Says a columnist in the Nov. 15 Hindustan Times, "The political logjam must be particularly embarrassing for a country that sees itself as role model and whose foreign policy is based on self-righteous proselytizing about democracy." Of course, the U.S. argument is not that democracy in the United States or anywhere else is infallible; far from it. It's just miles ahead of anything that anyone else including, ahem, India has ever come up with.
Still, one can perhaps forgive the Indians for the pleasure they are taking in this situation. For years, the United States has been lecturing them on everything from their own cases of voting fraud to their questionable human-rights record in Kashmir, to their decision to conduct tests on nuclear weapons in 1998. The United States suggested that India unlike, ahem, the United States forego development of nuclear weapons.

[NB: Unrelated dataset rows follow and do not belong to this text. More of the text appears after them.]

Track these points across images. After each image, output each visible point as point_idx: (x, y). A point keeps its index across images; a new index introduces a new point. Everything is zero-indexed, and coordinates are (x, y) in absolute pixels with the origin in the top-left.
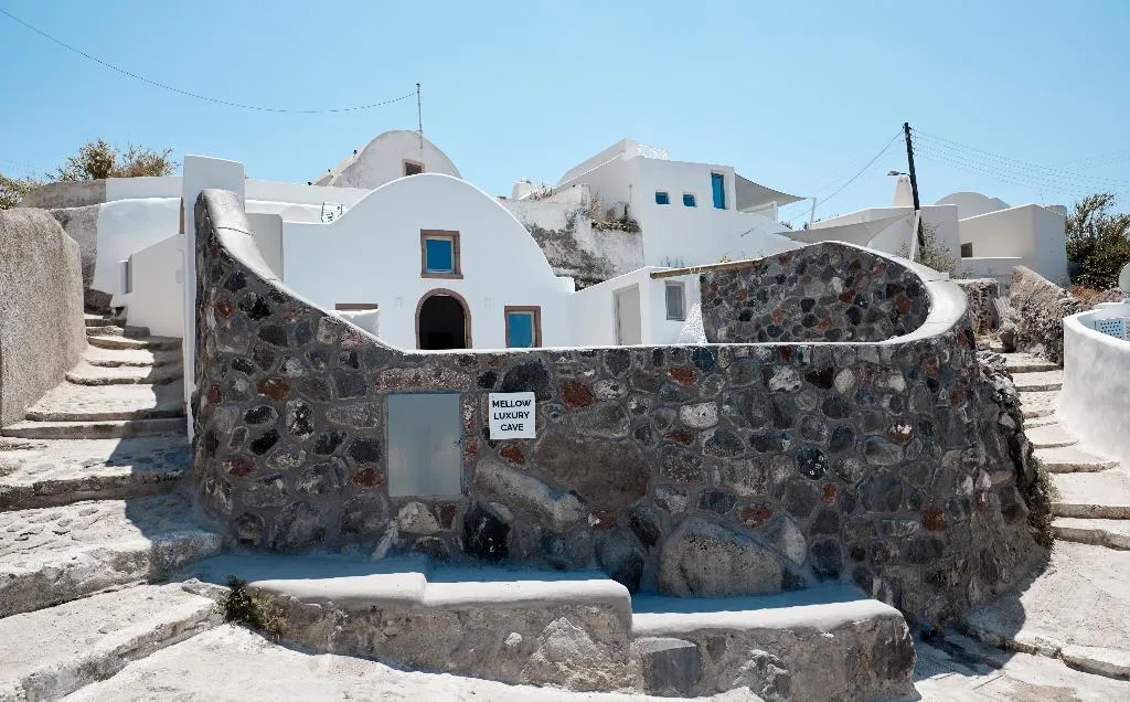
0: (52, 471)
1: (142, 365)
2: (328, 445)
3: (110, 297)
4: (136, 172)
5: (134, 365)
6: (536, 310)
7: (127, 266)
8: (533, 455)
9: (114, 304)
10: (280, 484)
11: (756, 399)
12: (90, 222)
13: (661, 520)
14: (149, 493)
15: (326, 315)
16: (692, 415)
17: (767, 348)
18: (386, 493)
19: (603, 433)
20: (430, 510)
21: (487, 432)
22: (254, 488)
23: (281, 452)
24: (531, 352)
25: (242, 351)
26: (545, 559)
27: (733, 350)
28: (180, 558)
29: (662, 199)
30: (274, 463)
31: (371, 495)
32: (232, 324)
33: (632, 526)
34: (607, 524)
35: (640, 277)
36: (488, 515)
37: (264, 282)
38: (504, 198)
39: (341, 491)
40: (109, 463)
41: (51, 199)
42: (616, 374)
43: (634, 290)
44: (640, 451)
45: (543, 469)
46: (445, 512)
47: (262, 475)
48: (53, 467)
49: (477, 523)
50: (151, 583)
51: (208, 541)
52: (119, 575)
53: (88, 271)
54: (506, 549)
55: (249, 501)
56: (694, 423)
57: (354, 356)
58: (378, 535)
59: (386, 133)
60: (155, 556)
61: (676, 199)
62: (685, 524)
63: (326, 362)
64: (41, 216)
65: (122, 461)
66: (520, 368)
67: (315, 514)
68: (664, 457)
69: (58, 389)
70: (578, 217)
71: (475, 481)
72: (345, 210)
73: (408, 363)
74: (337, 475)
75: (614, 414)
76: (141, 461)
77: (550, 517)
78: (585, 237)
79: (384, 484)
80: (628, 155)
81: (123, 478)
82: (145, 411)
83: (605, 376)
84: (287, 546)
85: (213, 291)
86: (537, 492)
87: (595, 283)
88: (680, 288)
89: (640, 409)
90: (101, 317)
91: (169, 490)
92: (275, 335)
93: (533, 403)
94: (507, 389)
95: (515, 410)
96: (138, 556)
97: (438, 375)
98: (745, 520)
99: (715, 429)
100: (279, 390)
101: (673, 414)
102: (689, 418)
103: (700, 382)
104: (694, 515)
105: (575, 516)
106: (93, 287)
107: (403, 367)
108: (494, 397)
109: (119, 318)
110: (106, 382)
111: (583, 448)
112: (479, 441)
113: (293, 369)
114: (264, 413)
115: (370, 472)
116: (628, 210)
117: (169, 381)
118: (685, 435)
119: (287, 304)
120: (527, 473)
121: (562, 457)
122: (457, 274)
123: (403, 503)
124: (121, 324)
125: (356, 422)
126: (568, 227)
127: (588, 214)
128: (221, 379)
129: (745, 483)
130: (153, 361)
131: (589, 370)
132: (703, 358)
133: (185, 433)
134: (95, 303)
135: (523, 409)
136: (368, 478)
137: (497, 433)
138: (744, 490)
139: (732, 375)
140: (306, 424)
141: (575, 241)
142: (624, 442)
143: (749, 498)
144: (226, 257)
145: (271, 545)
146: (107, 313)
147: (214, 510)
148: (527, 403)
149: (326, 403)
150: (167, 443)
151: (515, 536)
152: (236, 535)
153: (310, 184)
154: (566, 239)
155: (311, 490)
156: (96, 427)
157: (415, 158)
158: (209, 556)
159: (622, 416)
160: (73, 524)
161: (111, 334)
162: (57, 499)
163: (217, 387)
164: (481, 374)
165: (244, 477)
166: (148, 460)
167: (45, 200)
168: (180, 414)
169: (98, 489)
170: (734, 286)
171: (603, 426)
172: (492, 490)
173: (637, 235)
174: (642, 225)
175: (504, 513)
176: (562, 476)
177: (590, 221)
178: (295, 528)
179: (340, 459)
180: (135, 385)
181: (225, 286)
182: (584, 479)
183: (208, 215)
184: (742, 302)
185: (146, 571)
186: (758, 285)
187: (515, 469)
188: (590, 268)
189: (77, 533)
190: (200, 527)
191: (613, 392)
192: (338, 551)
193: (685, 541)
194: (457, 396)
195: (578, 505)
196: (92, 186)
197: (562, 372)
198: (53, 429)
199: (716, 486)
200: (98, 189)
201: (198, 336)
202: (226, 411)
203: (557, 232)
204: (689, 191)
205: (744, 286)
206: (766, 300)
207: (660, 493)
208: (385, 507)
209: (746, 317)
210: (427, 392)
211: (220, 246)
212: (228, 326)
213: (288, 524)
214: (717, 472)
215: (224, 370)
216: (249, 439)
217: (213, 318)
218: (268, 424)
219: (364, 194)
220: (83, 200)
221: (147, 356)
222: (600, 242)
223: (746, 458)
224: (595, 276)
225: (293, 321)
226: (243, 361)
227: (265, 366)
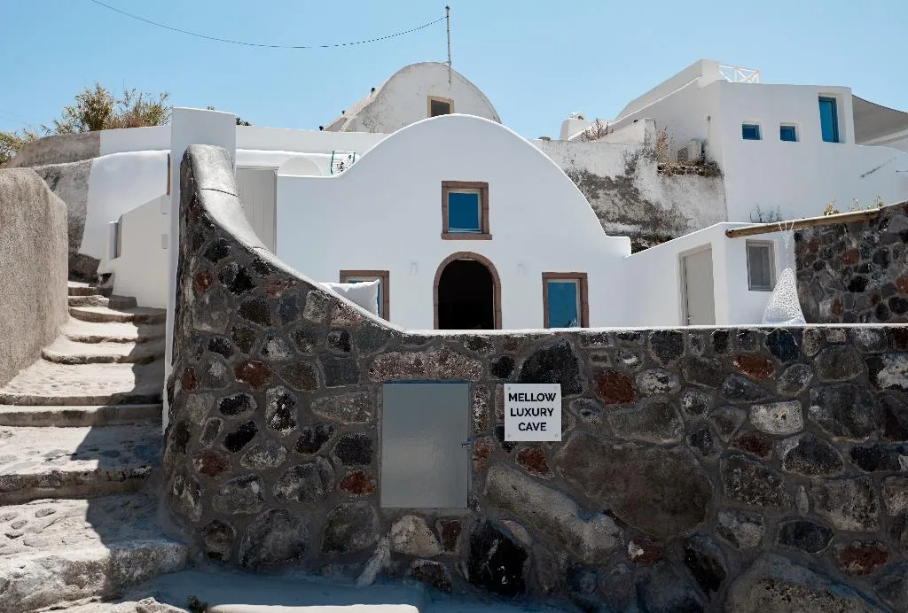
0: (12, 464)
1: (125, 341)
2: (311, 443)
3: (97, 262)
4: (132, 122)
5: (116, 341)
6: (582, 278)
7: (117, 226)
8: (559, 462)
9: (101, 270)
10: (255, 487)
11: (858, 398)
12: (82, 178)
13: (725, 555)
14: (114, 493)
15: (315, 288)
16: (766, 418)
17: (873, 330)
18: (378, 503)
19: (648, 438)
20: (429, 526)
21: (501, 431)
22: (226, 491)
23: (259, 449)
24: (557, 334)
25: (220, 330)
26: (570, 597)
27: (824, 332)
28: (139, 572)
29: (751, 133)
30: (250, 462)
31: (359, 505)
32: (210, 299)
33: (686, 562)
34: (655, 556)
35: (712, 235)
36: (501, 536)
37: (247, 251)
38: (548, 139)
39: (325, 497)
40: (74, 457)
41: (43, 155)
42: (666, 363)
43: (706, 251)
44: (696, 462)
45: (572, 481)
46: (447, 530)
47: (235, 476)
48: (14, 458)
49: (488, 547)
50: (105, 600)
51: (171, 552)
52: (69, 590)
53: (75, 233)
54: (523, 580)
55: (219, 506)
56: (770, 428)
57: (345, 336)
58: (368, 554)
59: (410, 66)
60: (112, 568)
61: (770, 132)
62: (761, 564)
63: (313, 343)
64: (27, 176)
65: (88, 453)
66: (543, 352)
67: (294, 527)
68: (729, 471)
69: (33, 368)
70: (641, 161)
71: (485, 493)
72: (358, 157)
73: (407, 346)
74: (322, 479)
75: (663, 414)
76: (106, 454)
77: (578, 543)
78: (650, 185)
79: (375, 493)
80: (706, 80)
81: (86, 474)
82: (121, 394)
83: (651, 365)
84: (260, 563)
85: (193, 261)
86: (562, 510)
87: (662, 241)
88: (766, 248)
89: (697, 408)
90: (85, 285)
91: (133, 490)
92: (256, 312)
93: (559, 398)
94: (527, 378)
95: (536, 405)
96: (92, 567)
97: (442, 361)
98: (847, 564)
99: (800, 437)
100: (258, 376)
101: (741, 415)
102: (761, 420)
103: (777, 376)
104: (771, 551)
105: (610, 544)
106: (81, 251)
107: (402, 351)
108: (511, 388)
109: (106, 286)
110: (83, 361)
111: (622, 455)
112: (491, 442)
113: (276, 351)
114: (241, 402)
115: (359, 476)
116: (706, 148)
117: (151, 359)
118: (758, 443)
119: (271, 277)
120: (552, 485)
121: (595, 466)
122: (485, 234)
123: (397, 516)
124: (106, 293)
125: (347, 416)
126: (627, 172)
127: (654, 156)
128: (197, 362)
129: (845, 512)
130: (136, 336)
131: (629, 357)
132: (783, 342)
133: (160, 422)
134: (82, 269)
135: (546, 404)
136: (357, 484)
137: (512, 434)
138: (844, 522)
139: (823, 366)
140: (288, 416)
141: (636, 190)
142: (675, 450)
143: (851, 533)
144: (209, 224)
145: (241, 561)
146: (93, 280)
147: (180, 517)
148: (551, 397)
149: (313, 392)
150: (137, 433)
151: (534, 563)
152: (203, 545)
153: (321, 128)
154: (625, 186)
155: (290, 495)
156: (65, 413)
157: (442, 94)
158: (171, 572)
159: (673, 415)
160: (27, 526)
161: (94, 305)
162: (13, 496)
163: (192, 371)
164: (494, 361)
165: (216, 478)
166: (115, 454)
167: (37, 156)
168: (157, 399)
169: (58, 486)
170: (842, 246)
171: (649, 427)
172: (506, 505)
173: (717, 180)
174: (724, 166)
175: (521, 535)
176: (595, 491)
177: (655, 165)
178: (270, 540)
179: (326, 460)
180: (114, 364)
181: (205, 255)
182: (622, 495)
183: (192, 175)
184: (852, 266)
185: (100, 585)
186: (875, 245)
187: (537, 480)
188: (656, 223)
189: (31, 537)
190: (164, 536)
191: (660, 385)
192: (320, 573)
193: (759, 587)
194: (466, 386)
195: (616, 529)
196: (85, 139)
197: (596, 358)
198: (21, 414)
199: (804, 516)
200: (91, 142)
201: (177, 311)
202: (200, 400)
203: (613, 178)
204: (788, 122)
205: (854, 245)
206: (885, 264)
207: (723, 518)
208: (375, 520)
209: (858, 285)
210: (428, 381)
211: (203, 210)
212: (207, 301)
213: (262, 537)
214: (803, 495)
215: (200, 351)
216: (223, 433)
217: (191, 292)
218: (245, 416)
219: (379, 138)
220: (76, 155)
221: (131, 331)
222: (667, 189)
223: (846, 477)
224: (663, 232)
225: (278, 295)
226: (220, 341)
227: (245, 349)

India responded that it could handle its own security needs without nags from the United States butting in. Coming from a country that measures its life in the hundreds of years to a country whose origins date back thousands of years, all this advice is no doubt a little hard to take.
These policy differences notwithstanding, one can hardly overestimate the accomplishments of modern India. Its great feat has been to take approximately one-sixth of the world's population, along with its roughly 40 major languages and hundreds of dialects and to make of them a coherent, if occasionally bewildering, political entity and world power.
To appreciate the measure of the task, try using an Indian highway, a two-lane metaphor for life in this country: They are crowded, chaotic and dangerous. Both literally and figuratively, there are few if any guardrails here and a reluctance to use safety precautions like helmets and safety belts that most Americans take for granted. Most Indians also seem to prefer driving in the middle of the road, a fine place to be politically, but something less than a great strategy when a truck coming the other direction has the same idea. The rule of the road here is survival of the biggest. If the vehicle coming toward you is bigger than yours is, it's up to you to get out of the way.
Still, most Indians believe in reincarnation; they drive accordingly. Here, white lines dividing lanes fall into the category of helpful hints rather than strict regulations. About the only guidance available to Indian drivers is the car horn, which they tend to use as often as other people might breathe. Throw into this congestion a stray but sacred cow that wanders out into the median, goats, rickshaws, pedestrians and speed bumps and you have the making of carnage. Passing on blind curves and hills is a routine event, except perhaps to first-time, white-knuckled riders. The "Lonely Planet" guidebook series reports that there are 70,000 road deaths a year in India, well more than the 43,000 road fatalities in the United States. What's interesting is that the United States has roughly 20 times the number of vehicles.
There is historical precedent for such suicidal stubbornness in the Indian state of Rajasthan, west of Delhi in northern India. Guidebooks say the famed Rajput warriors who once made it their home had a dim view of surrender. Rather than give in to foes, they rode out to certain death at the hands of their enemies while their women and children immolated themselves on a huge funeral pyre. It happened not once but many times.
Such is the heritage of the people that India must manage into the next millennium. Whoever the next president of the United States may be, he should want to keep them on his side.